Muitas cenas, piadas e a reviravolta do desfecho continuam as mesmas na nova versão, mas há algo substancialmente diferente no remake. A vítima do estupro seguido de assassinato não é mais a esposa de um homem comum, e sim a filha de Jess (Julia Roberts), uma colega de trabalho e grande amiga de Ray (Chiwetel Ejiofor). Os dois trabalham juntos em uma célula anti-terrorista da polícia de Los Angeles. Pelas fotos de um churrasco do departamento, Ray identifica o principal suspeito: um informante da unidade sobre as atividades de uma célula terrorista da cidade. Estamos aqui em 2002, quando o 11 de Setembro ainda era uma ferida muito aberta no cotidiano do mundo inteiro, em especial nos Estados Unidos.
Só o fato do investigador estar emocionalmente envolvido com a mãe da vítima (e, por sinal, conhecer bem a menina assassinada), já é um ponto que agrega à trama e aos personagens nessa nova versão. Além disso, Jess e Ray trabalham juntos, o que torna também mais interessante as relações de Ray com a nova garota do departamento, a elegante Claire (Nicole Kidman), e toda a condução da investigação. O trio tem química e os personagens funcionam bem – Roberts, no papel da mãe abalada com a morte da filha, entrega uma excelente atuação, enquanto Kidman surpreende em uma cena que é praticamente idêntica à do longa-metragem original: o interrogatório do principal suspeito, após ela perceber que ele, nada indiscretamente, observa o decote de sua blusa.

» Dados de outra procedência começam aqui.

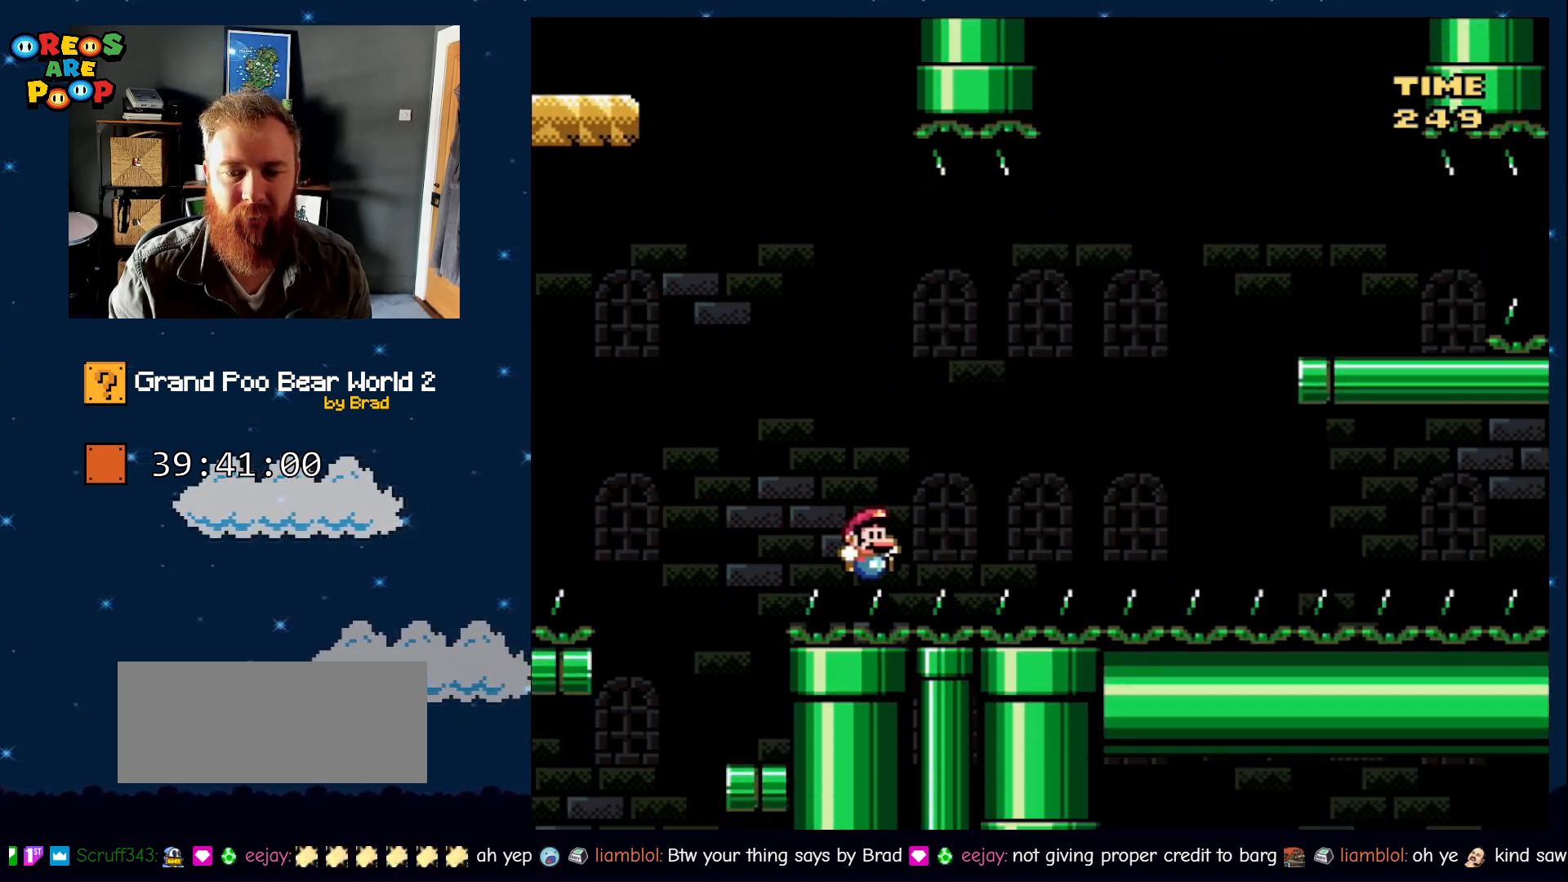
{"dt_ms": 500, "buttons": [], "events": []}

Outra mudança interessante é que, no presente, Ray resolve reabrir as investigações. Ou seja, nada de breves reflexões sobre o passado para escrever um livro. Há ação também com as pistas de um novo suspeito, que a intuição do protagonista indica ser o assassino que deixaram escapar 13 anos antes. Muitas feridas sendo reabertas, com Jess, a mãe da vítima, acompanhando de perto o caso. Detalhes que tornam o desfecho e a sua reviravolta ainda mais impactantes.
Quem assistiu a O Segredo de seus Olhos pode reclamar da falta do humor argentino – que bom que não quiseram copiá-lo! – ou talvez da falta de sutileza da versão norte-americana. Afinal, o detalhe do título, os flertes, os olhares nas fotos, que no filme de Campanella são tão marcantes em alguns momentos não estão presentes aqui, assim como a cena poética do trem, da despedida. Mas tudo bem: embora tenha uns exageros estranhos (Uma stripper com quadros gigantes de peitos em sua casa? Um policial manco que se atira de uma altura ridiculamente alta para forçar algum humor?), Olhos da Justiça tem as suas qualidades. Funciona muito bem, principalmente para quem não viu o filme argentino e não sabe, ou esqueceu, a surpresa que o aguarda no final.